The introduction of the angel in the opening verse is important. This angel does not
leave the apostle until the last chapter is reached. The first six chapters of Zechariah
afford a striking parallel. Angels figure largely in Israel's history. They are found with
Abraham (Heb. 13: 2), they were connected with the giving of the law (Acts 7: 53,
Gal. 3: 19). They are prominent in the Gospels and the Acts. They figure prominently
in the second coming of the Lord (Matt. 16: 27; 24: 31; I Thess. 4: 16; and
II Thess. 1: 7), and the Epistle to the Hebrews contains twelve references to them. The
Revelation contains more than 70 references to angels, linking the book with Israel and
the kingdom, and severing it from the church which is the body by the fact that in the
prison epistles angels are only mentioned once, and that by way of contrast (Col. 2: 18).

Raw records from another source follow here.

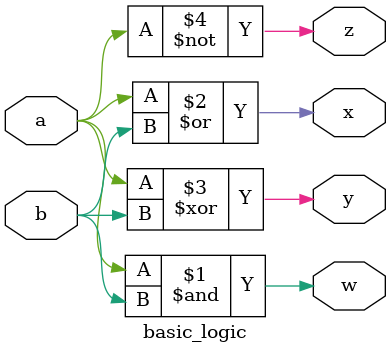
<source format=sv>
module basic_logic(input logic a, b, output logic w, x, y, z);
    assign w = a & b; // bitwise and
    assign x = a | b; // bitwise or
    assign y = a ^ b; // bitwise xor
    assign z = ~a; // bitwise not
endmodule
</source>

Let the reader open any concordance and observe the continuous angelic ministry of the
Revelation. There is the angel sent to John, there are angels who have control of the
vials, the seals, the plagues, the trumpets, the woes, the waters, the winds, and the seven
assemblies. We emphasize the last clause because of the unwarranted license taken with
Scripture which makes these seven angels (so prominent elsewhere in the Revelation as
real angels in the true sense) into bishops, deacons, synagogue overseers, and the like.

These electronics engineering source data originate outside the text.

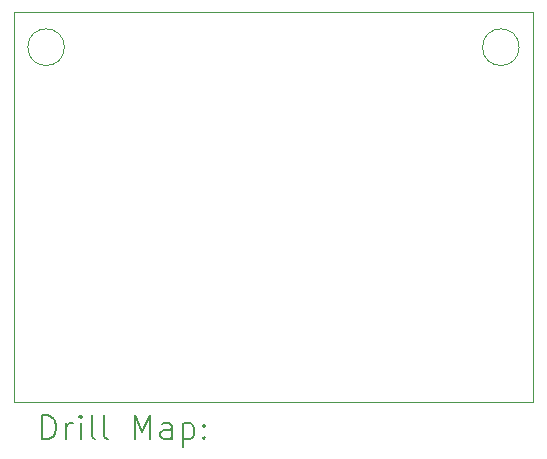
<source format=gbr>
%TF.GenerationSoftware,KiCad,Pcbnew,7.0.2*%
%TF.CreationDate,2025-01-10T16:23:47-06:00*%
%TF.ProjectId,gateDr_displayboard,67617465-4472-45f6-9469-73706c617962,rev?*%
%TF.SameCoordinates,Original*%
%TF.FileFunction,Drillmap*%
%TF.FilePolarity,Positive*%
%FSLAX45Y45*%
G04 Gerber Fmt 4.5, Leading zero omitted, Abs format (unit mm)*
G04 Created by KiCad (PCBNEW 7.0.2) date 2025-01-10 16:23:47*
%MOMM*%
%LPD*%
G01*
G04 APERTURE LIST*
%ADD10C,0.100000*%
%ADD11C,0.200000*%
G04 APERTURE END LIST*
D10*
X5325000Y-6200000D02*
X9725000Y-6200000D01*
X9725000Y-9500000D01*
X5325000Y-9500000D01*
X5325000Y-6200000D01*
X9605000Y-6500000D02*
G75*
G03*
X9605000Y-6500000I-155000J0D01*
G01*
X5755000Y-6500000D02*
G75*
G03*
X5755000Y-6500000I-155000J0D01*
G01*
D11*
X5567619Y-9817524D02*
X5567619Y-9617524D01*
X5567619Y-9617524D02*
X5615238Y-9617524D01*
X5615238Y-9617524D02*
X5643809Y-9627048D01*
X5643809Y-9627048D02*
X5662857Y-9646095D01*
X5662857Y-9646095D02*
X5672381Y-9665143D01*
X5672381Y-9665143D02*
X5681905Y-9703238D01*
X5681905Y-9703238D02*
X5681905Y-9731810D01*
X5681905Y-9731810D02*
X5672381Y-9769905D01*
X5672381Y-9769905D02*
X5662857Y-9788952D01*
X5662857Y-9788952D02*
X5643809Y-9808000D01*
X5643809Y-9808000D02*
X5615238Y-9817524D01*
X5615238Y-9817524D02*
X5567619Y-9817524D01*
X5767619Y-9817524D02*
X5767619Y-9684190D01*
X5767619Y-9722286D02*
X5777143Y-9703238D01*
X5777143Y-9703238D02*
X5786667Y-9693714D01*
X5786667Y-9693714D02*
X5805714Y-9684190D01*
X5805714Y-9684190D02*
X5824762Y-9684190D01*
X5891428Y-9817524D02*
X5891428Y-9684190D01*
X5891428Y-9617524D02*
X5881905Y-9627048D01*
X5881905Y-9627048D02*
X5891428Y-9636571D01*
X5891428Y-9636571D02*
X5900952Y-9627048D01*
X5900952Y-9627048D02*
X5891428Y-9617524D01*
X5891428Y-9617524D02*
X5891428Y-9636571D01*
X6015238Y-9817524D02*
X5996190Y-9808000D01*
X5996190Y-9808000D02*
X5986667Y-9788952D01*
X5986667Y-9788952D02*
X5986667Y-9617524D01*
X6120000Y-9817524D02*
X6100952Y-9808000D01*
X6100952Y-9808000D02*
X6091428Y-9788952D01*
X6091428Y-9788952D02*
X6091428Y-9617524D01*
X6348571Y-9817524D02*
X6348571Y-9617524D01*
X6348571Y-9617524D02*
X6415238Y-9760381D01*
X6415238Y-9760381D02*
X6481905Y-9617524D01*
X6481905Y-9617524D02*
X6481905Y-9817524D01*
X6662857Y-9817524D02*
X6662857Y-9712762D01*
X6662857Y-9712762D02*
X6653333Y-9693714D01*
X6653333Y-9693714D02*
X6634286Y-9684190D01*
X6634286Y-9684190D02*
X6596190Y-9684190D01*
X6596190Y-9684190D02*
X6577143Y-9693714D01*
X6662857Y-9808000D02*
X6643809Y-9817524D01*
X6643809Y-9817524D02*
X6596190Y-9817524D01*
X6596190Y-9817524D02*
X6577143Y-9808000D01*
X6577143Y-9808000D02*
X6567619Y-9788952D01*
X6567619Y-9788952D02*
X6567619Y-9769905D01*
X6567619Y-9769905D02*
X6577143Y-9750857D01*
X6577143Y-9750857D02*
X6596190Y-9741333D01*
X6596190Y-9741333D02*
X6643809Y-9741333D01*
X6643809Y-9741333D02*
X6662857Y-9731810D01*
X6758095Y-9684190D02*
X6758095Y-9884190D01*
X6758095Y-9693714D02*
X6777143Y-9684190D01*
X6777143Y-9684190D02*
X6815238Y-9684190D01*
X6815238Y-9684190D02*
X6834286Y-9693714D01*
X6834286Y-9693714D02*
X6843809Y-9703238D01*
X6843809Y-9703238D02*
X6853333Y-9722286D01*
X6853333Y-9722286D02*
X6853333Y-9779429D01*
X6853333Y-9779429D02*
X6843809Y-9798476D01*
X6843809Y-9798476D02*
X6834286Y-9808000D01*
X6834286Y-9808000D02*
X6815238Y-9817524D01*
X6815238Y-9817524D02*
X6777143Y-9817524D01*
X6777143Y-9817524D02*
X6758095Y-9808000D01*
X6939048Y-9798476D02*
X6948571Y-9808000D01*
X6948571Y-9808000D02*
X6939048Y-9817524D01*
X6939048Y-9817524D02*
X6929524Y-9808000D01*
X6929524Y-9808000D02*
X6939048Y-9798476D01*
X6939048Y-9798476D02*
X6939048Y-9817524D01*
X6939048Y-9693714D02*
X6948571Y-9703238D01*
X6948571Y-9703238D02*
X6939048Y-9712762D01*
X6939048Y-9712762D02*
X6929524Y-9703238D01*
X6929524Y-9703238D02*
X6939048Y-9693714D01*
X6939048Y-9693714D02*
X6939048Y-9712762D01*
M02*

</source>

The archangel Michael is the prince that standeth for Israel (Dan. 10: 21, 12: 1), and it
would seem that he delegates these seven angels to watch over the people of the Lord
during their time of fierce trial.
Of those who deny or ridicule the idea of angelic ministry we would say that they only
need their eyes opened (see II Kings 6: 16 and 17). Heb. 1: 14 declares that they are
ministering spirits, and such they appear throughout the Revelation.
The description of the message as testified by John is of importance. It is threefold,
(1) The Word of God, (2) The testimony of Jesus, and (3) All things that he saw; but
these three are not divided, they are one. What John saw in the vision was the Word of
God and the testimony of Jesus. What is this testimony? How shall we decide its
meaning? The usage of these words in the book itself will help us. There are seven
references to this testimony of Jesus, four of them being linked to the other description,
"the Word of God."
A | 1: 2. John testifies. The angel his instructor.
B | 1: 9. John in Patmos for the testimony.
C | 6: 9. "Souls." Martyrs promised judgment and told to wait.
D | 12: 17. The remnant who keep this testimony.
A | 19: 10. The angel linked with John.
B | 19: 10. The prophecy (cf. verse 11 "and I saw heaven opened").
C | 20: 4. "Souls." Martyrs and their judgment awarded.